As the world comes slowly into 2014 the October 2013 IMF ‘World Economic Outlook’ forecasts keep looming an inauspicious year for the developed and recession-hardened euro economies. Recovery is strongly hoped for, but trails lazily behind. A look at the global economic view casts a grey shadow (nearly literally by considering the map below) on most western economies not to specify the euro area.
Lackluster recoveries, and even recessions, are everywhere with the exception of some notable emerging markets still trying to impress the west with their righteous development agendas. The chart below shows where GDP growth really matters – and where asset management firms and investment banks have set their eyes and put their money since long.
With a lot of spare capacity in the industrialized world, as well as in some emerging countries, and with deflation marking the global central bankers’ agenda, we toasted at 2014 with the usual amount of optimism hoping for the best possible outcome. What can we realistically contemplate when referring to ‘best possible outcome’? Abstaining from answering this question with an economist inclination, I’d like to share my point of view highlighting some of the major challenges slow-paced growing economies (i.e. Italy) must face in the year ahead.

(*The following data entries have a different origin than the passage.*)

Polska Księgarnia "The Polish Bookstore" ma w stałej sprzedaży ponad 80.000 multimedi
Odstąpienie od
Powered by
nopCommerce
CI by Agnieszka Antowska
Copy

With households struggling to regain their bearings in the midst of a social, cultural and economic shakedown – brought about by a severe and hurting recession – Italy, and probably other southern European economies, are negotiating their mending process internally and externally. Internally, rooted and widespread vested interests suffocating business competitiveness put friction to the introduction of a politically-driven initiative to reform major public as well as private sectors. Externally, euro partners seem reluctant to recognize that large-scale and unresolved imbalances may still pose a backstop to a detrimental and self-fulfilling unraveling of pan-European cross-country cooperation.

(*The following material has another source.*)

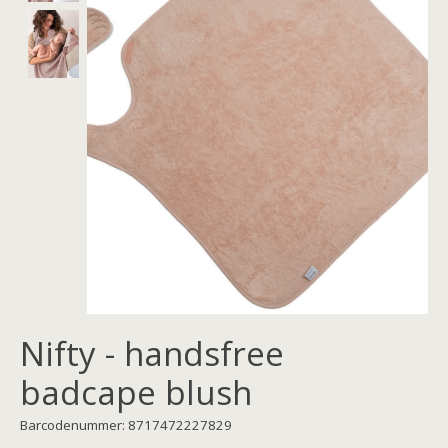
Nifty - handsfree
badcape blush
Barcodenummer: 8717472227829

This negotiation process, to resolve old and new structural issues, delays a possible and acceptable solution trading a long term forward-looking scenario for a short term myopic, NIMBY (not-in-my-back-yard) and defensive one. This might all as well be at the expenses of the youngest generations: with youth surrendering to the prospects of long term unemployment, where would all the creativity, energy and planning go in a decade or so?
Austerity vs. recovery is a new and uncharted theme in the political discussion attempting to oppose the former, German-driven unpopular antidote to the underlying causes of the current imbalances, to the latter, populist and stress-free government spending profligate correcting tool. Again, trying hard not to revert to my economic background, in the short run austerity lays the foundations for a long term and sustainable economic growth, even if too much focus on the former can kill the patient before it reaches full recovery in the medium term.
What does recovery need in the short term? A beginner scholar would certainly list government spending in the first place, though she or he would not forget the challenge such policy entails for public deficit (hover the mouse on the bubbles in the chart above to find your country). As austerity puts a drag in terms of net lending to the economy (see chart above), on the other hand it reduces government debt that lowers interest payment service. It is hard to side with austerity when domestic demand in southern European countries so much craves for government intervention.
These unstructured ideas share little with the conventional and common view on the economic outlook where complacency reigns (see what stock markets performed during 2013 and you will be baffled). ‘Recovery is under way’ is the dominating comment in the media. Recovery is probably a linguistic distortion, in the present case. The sense of security one usually experiences in the still before the storm.